Input records

Segment Open

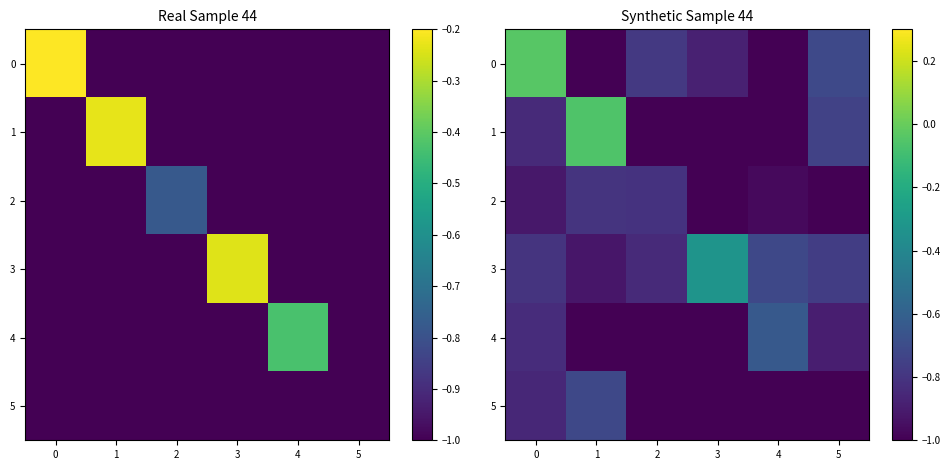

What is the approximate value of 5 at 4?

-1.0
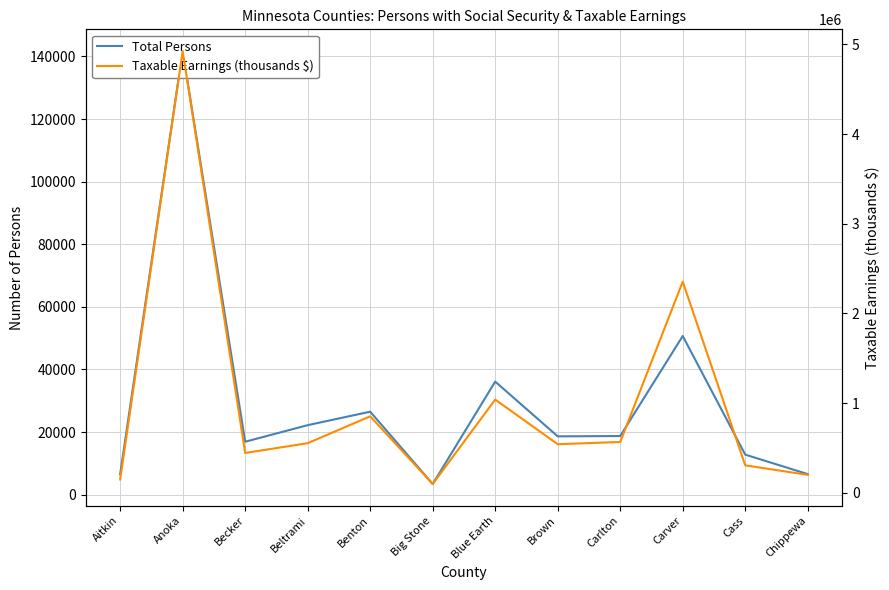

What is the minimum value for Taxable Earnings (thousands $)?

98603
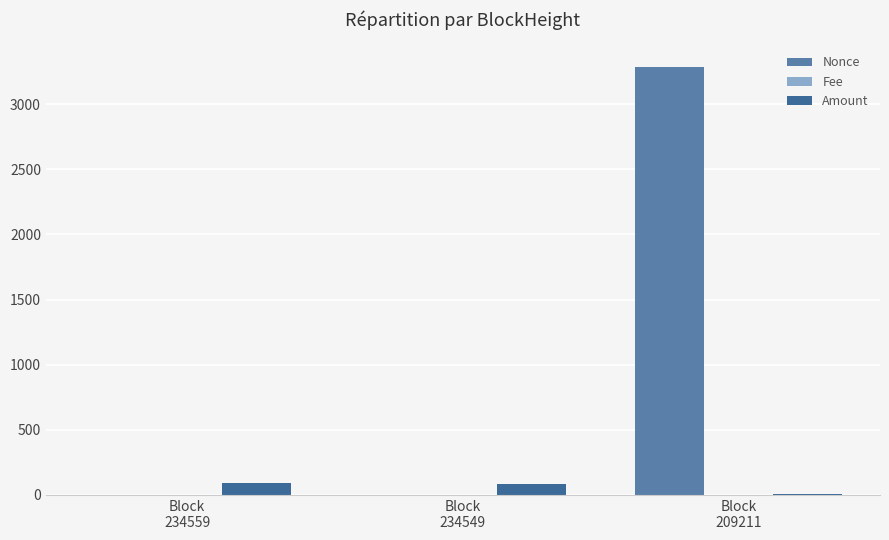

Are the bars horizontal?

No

Segment Closed
Segment Open

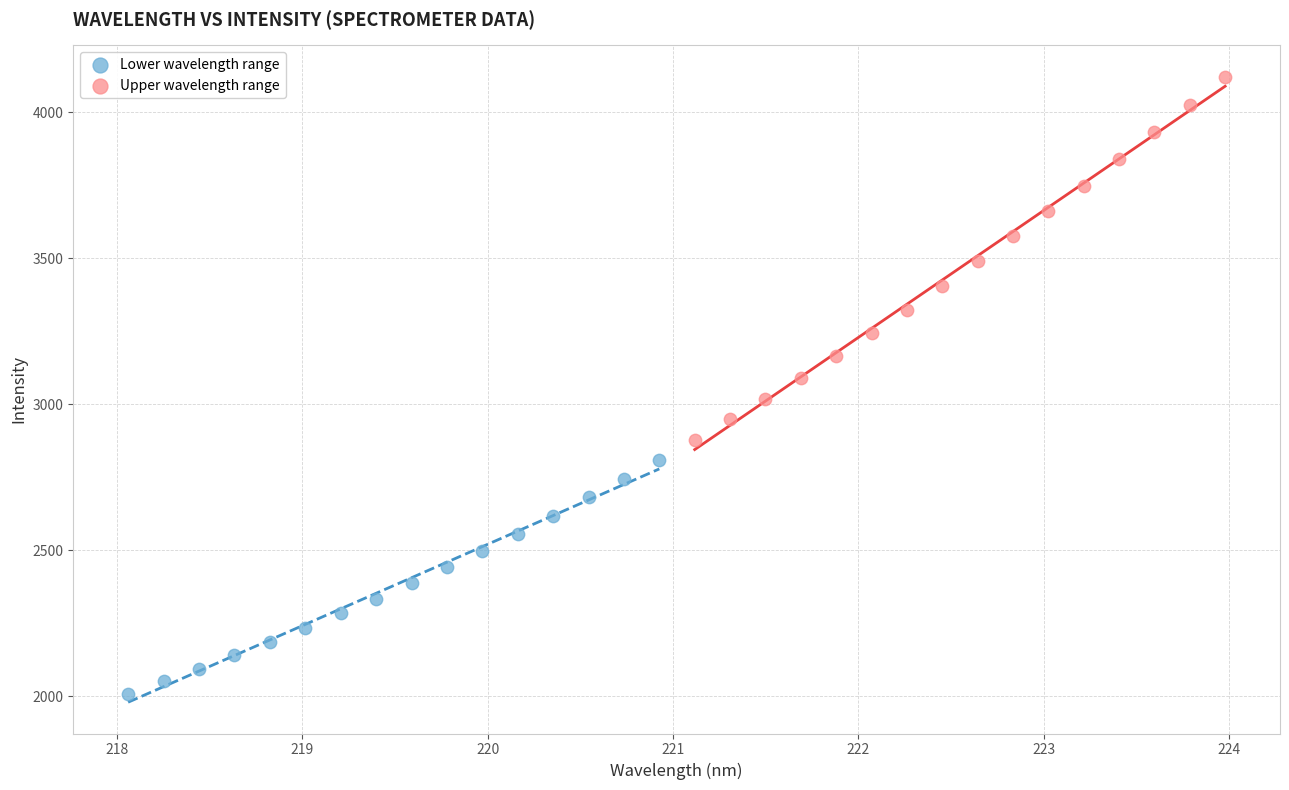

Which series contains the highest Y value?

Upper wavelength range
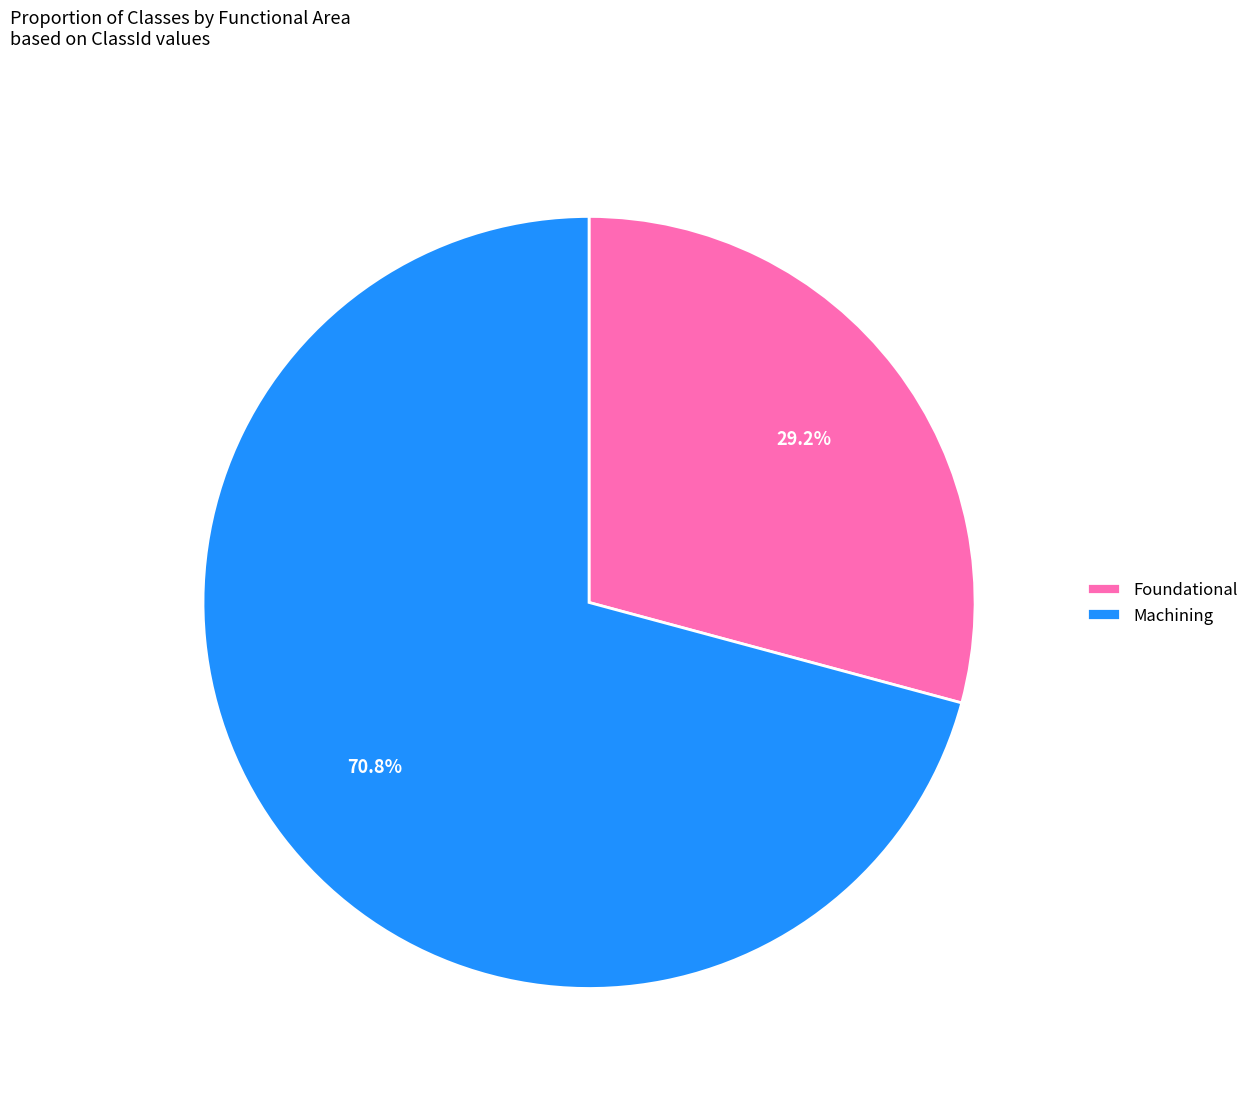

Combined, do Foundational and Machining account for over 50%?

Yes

Segment Closed
Segment Open

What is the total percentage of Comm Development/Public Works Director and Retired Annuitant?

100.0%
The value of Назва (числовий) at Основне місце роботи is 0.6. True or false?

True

Segment Closed

Task item
Report how many lines in the listing above contain the word "value". Give only the number.

Exercise response
4